Costa Susana P F, Rocha Eduardo, Rodrigues Jéssica, Soares André, Moreira Diana, Vieira Cláudia
Department of Radiotherapy, IPO Porto, Porto, Portugal.
Cancer Epidemiology Group, IPO Porto Research Center, IPO Porto, Porto, Portugal.
Rep Pract Oncol Radiother. 2024 Jun 6;29(2):197-203. doi: 10.5603/rpor.99705. eCollection 2024.
Esthesioneuroblastoma (ENB) is an uncommon malignant sinonasal tumor. There are few data regarding ENB management, namely its treatment. We review our institute's experience in the treatment of ENB and evaluate survival outcomes.
Retrospective study of patients with ENB treated between 1984-2022. A total of 20 patients were identified, 13 men and 7 women, aged between 20 and 76 years.
Eleven patients were stage C of the modified Kadish staging system at initial presentation, 7 stage B, 1 stage A and 1 stage D. Seventeen patients underwent surgery alone or combined with adjuvant treatment (radiotherapy or chemoradiotherapy). The majority of the patients (71.4%) treated with surgery alone were stage B, whereas most of the patients (63.6%) that underwent surgery combined with adjuvant treatment were stage C. Five of the 7 patients treated with surgery alone had a locoregional recurrence. Two of the 10 patients treated with surgery followed by adjuvant treatment had relapsed, locoregionally and at a distance, respectively. One patient was treated with chemotherapy and 2 patients were treated with chemoradiotherapy and neoadjuvant chemotherapy followed by chemoradiotherapy, respectively. The recurrence and persistence rates were 35% and 15%, respectively. The median time from the end of the first treatment to recurrence was 20.9 months. Two- and 5-year overall survival rates were 83.9% and 77.9%; while progression-free survival rates were 76.7% and 61.0%, respectively.

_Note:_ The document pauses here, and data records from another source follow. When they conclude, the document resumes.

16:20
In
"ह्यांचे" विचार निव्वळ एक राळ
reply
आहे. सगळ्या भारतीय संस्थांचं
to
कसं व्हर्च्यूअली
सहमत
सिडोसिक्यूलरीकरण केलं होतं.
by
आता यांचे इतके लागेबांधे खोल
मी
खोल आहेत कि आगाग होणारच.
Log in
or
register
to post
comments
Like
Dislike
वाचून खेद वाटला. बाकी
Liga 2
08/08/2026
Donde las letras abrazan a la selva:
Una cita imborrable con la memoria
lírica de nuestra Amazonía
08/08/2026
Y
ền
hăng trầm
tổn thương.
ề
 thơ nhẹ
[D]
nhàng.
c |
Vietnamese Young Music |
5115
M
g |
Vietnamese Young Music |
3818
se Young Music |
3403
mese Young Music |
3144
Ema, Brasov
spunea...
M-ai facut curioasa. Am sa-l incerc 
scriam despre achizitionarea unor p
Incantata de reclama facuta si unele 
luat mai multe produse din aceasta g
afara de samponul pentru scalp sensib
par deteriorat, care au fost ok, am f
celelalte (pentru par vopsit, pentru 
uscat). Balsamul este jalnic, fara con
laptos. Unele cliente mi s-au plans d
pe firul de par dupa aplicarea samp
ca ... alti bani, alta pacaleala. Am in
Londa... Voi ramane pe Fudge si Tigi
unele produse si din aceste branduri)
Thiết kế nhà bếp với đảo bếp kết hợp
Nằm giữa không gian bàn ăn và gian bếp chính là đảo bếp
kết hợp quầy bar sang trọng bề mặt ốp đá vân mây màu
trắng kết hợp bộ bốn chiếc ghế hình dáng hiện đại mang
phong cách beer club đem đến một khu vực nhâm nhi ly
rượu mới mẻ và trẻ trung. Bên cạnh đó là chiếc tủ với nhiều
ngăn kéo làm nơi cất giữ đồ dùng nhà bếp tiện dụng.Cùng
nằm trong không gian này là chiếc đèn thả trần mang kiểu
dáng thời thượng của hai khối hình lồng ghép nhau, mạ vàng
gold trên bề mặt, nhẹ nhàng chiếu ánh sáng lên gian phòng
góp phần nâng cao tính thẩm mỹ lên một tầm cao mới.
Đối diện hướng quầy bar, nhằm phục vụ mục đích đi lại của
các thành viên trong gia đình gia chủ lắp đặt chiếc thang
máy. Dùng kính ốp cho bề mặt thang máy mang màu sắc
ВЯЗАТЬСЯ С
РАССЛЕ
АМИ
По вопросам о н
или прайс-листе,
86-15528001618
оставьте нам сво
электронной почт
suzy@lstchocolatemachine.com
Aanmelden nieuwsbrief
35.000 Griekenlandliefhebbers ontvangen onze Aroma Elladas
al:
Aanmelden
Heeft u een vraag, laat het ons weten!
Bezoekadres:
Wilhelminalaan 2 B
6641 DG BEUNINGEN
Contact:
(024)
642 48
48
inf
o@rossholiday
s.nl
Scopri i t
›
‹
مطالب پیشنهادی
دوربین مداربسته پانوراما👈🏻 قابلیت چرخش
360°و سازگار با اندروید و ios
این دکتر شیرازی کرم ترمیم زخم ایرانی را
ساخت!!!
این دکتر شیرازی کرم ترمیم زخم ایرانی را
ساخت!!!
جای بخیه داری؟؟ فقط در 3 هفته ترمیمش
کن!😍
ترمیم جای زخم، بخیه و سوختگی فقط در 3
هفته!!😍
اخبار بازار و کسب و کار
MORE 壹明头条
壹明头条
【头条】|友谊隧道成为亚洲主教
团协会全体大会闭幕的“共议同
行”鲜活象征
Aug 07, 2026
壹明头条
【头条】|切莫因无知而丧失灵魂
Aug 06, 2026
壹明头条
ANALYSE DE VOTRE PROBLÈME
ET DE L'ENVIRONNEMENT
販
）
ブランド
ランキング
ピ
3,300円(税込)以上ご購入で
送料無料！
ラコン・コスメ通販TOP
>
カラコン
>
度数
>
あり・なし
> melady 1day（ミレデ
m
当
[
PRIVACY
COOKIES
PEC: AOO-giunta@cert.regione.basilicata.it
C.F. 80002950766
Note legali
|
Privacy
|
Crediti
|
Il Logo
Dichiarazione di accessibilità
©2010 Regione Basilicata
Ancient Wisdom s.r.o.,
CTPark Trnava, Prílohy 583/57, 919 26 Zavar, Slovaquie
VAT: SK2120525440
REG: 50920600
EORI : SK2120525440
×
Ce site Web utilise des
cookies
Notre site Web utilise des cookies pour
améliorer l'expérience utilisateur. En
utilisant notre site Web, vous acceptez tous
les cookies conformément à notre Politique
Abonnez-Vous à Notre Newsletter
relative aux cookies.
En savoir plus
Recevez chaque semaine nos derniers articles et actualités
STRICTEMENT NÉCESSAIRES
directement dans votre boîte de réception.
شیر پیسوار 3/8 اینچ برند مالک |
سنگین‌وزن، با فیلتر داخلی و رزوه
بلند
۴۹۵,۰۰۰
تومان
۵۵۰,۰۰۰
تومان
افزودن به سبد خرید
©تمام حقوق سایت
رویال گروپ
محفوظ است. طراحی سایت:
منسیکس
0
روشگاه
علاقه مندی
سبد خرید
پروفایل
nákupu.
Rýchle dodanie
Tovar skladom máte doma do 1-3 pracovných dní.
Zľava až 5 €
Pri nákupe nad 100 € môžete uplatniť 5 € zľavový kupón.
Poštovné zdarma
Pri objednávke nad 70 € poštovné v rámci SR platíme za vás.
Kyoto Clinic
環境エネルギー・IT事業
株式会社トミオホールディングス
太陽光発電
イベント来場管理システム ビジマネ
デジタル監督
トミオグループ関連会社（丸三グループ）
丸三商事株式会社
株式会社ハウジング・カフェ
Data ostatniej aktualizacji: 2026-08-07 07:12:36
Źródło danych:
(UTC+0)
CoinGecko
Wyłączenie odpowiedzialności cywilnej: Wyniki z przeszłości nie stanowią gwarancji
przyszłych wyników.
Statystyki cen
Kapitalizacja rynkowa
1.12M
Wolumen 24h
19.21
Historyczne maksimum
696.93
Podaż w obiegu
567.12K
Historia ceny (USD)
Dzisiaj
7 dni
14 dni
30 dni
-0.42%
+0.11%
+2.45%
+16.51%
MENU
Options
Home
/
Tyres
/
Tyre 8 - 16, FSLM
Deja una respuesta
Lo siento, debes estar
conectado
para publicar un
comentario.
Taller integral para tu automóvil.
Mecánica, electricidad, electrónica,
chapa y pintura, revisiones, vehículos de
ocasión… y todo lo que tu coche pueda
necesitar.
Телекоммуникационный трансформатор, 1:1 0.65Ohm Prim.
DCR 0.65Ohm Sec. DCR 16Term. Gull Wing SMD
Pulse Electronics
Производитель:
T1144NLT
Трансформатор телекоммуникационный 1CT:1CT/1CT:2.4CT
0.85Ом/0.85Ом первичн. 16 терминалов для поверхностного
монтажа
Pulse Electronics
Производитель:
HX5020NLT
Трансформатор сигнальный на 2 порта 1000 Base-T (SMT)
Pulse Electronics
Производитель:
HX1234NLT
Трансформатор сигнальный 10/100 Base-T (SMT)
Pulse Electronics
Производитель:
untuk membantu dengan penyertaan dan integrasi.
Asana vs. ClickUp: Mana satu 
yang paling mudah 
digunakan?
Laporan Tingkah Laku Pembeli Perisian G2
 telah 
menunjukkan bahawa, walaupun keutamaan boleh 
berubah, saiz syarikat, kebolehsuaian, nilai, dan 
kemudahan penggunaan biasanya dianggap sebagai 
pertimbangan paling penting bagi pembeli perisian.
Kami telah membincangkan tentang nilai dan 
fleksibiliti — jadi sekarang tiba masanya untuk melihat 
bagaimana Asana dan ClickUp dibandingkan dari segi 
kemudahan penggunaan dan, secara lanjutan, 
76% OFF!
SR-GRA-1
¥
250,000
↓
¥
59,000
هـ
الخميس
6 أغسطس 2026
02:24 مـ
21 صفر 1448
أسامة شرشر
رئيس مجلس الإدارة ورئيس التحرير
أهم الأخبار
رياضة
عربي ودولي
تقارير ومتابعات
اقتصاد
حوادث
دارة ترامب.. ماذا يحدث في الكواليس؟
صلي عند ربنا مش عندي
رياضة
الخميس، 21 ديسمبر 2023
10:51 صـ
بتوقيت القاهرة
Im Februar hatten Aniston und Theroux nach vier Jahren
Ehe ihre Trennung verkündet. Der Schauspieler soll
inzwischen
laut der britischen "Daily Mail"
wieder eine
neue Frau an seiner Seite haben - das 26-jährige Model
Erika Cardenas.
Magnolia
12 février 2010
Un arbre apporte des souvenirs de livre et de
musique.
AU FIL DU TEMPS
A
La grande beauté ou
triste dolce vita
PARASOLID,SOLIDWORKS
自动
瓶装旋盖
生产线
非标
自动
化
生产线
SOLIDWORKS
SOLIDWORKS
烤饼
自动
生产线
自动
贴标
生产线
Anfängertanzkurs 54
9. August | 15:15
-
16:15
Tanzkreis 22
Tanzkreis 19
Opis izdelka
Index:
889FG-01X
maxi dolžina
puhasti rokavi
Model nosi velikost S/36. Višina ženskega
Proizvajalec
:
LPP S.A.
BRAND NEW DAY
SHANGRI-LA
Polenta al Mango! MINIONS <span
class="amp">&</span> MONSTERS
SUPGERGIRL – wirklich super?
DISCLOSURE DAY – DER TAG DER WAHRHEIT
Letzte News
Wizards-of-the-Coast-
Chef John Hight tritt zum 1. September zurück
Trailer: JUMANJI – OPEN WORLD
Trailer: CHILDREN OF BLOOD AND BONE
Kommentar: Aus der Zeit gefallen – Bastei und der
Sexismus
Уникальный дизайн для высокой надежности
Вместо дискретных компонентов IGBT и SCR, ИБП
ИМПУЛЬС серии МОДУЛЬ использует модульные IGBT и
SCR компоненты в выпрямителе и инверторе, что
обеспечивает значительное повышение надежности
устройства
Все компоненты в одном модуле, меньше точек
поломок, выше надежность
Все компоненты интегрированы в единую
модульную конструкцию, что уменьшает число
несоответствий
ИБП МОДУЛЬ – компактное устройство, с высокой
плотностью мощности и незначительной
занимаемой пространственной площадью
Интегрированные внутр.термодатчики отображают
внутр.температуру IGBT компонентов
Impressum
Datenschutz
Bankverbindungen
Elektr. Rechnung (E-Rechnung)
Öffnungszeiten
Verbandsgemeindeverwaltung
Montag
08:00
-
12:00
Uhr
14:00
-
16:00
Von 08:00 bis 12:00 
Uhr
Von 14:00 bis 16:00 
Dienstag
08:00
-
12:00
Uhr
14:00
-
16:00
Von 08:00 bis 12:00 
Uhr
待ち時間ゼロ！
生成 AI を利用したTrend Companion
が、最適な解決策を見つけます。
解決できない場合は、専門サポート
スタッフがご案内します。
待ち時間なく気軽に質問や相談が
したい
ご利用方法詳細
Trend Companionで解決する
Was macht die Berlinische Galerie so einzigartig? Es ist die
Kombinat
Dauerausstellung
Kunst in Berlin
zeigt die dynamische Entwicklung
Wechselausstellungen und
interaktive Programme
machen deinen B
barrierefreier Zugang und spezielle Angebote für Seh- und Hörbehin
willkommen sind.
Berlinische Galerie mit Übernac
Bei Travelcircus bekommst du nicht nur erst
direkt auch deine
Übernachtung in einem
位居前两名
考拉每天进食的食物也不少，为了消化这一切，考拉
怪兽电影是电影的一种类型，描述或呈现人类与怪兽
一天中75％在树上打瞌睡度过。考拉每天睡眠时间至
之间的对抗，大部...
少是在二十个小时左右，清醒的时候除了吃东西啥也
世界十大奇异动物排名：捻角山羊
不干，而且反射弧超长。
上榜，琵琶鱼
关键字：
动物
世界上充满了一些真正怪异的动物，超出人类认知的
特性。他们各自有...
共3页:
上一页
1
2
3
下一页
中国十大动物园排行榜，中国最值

Sixty percent of patients were treated with a multimodal approach, which appeared to be a favorable strategy for the majority of patients.
嗅神经母细胞瘤(ENB)是一种罕见的鼻窦恶性肿瘤。关于ENB的治疗,即其管理的数据很少。我们回顾了我院治疗ENB的经验并评估生存结果。
对1984年至2022年间治疗的ENB患者进行回顾性研究。共确定了20例患者,13例男性和7例女性,年龄在20至76岁之间。
11例患者在初次就诊时为改良Kadish分期系统的C期,7例为B期,1例为A期,1例为D期。17例患者接受了单独手术或联合辅助治疗(放疗或放化疗)。单独接受手术治疗的患者大多数(71.4%)为B期,而接受手术联合辅助治疗的大多数患者(63.6%)为C期。单独接受手术治疗的7例患者中有5例出现局部区域复发。接受手术加辅助治疗的10例患者中有2例分别出现了局部区域复发和远处复发。1例患者接受了化疗,2例患者分别接受了放化疗以及新辅助化疗后再进行放化疗。复发率和持续率分别为35%和15%。从首次治疗结束到复发的中位时间为20.9个月。2年和5年总生存率分别为83.9%和77.9%;无进展生存率分别为76.7%和61.0%。
60%的患者接受了多模式治疗方法,这似乎对大多数患者是一种有利的策略。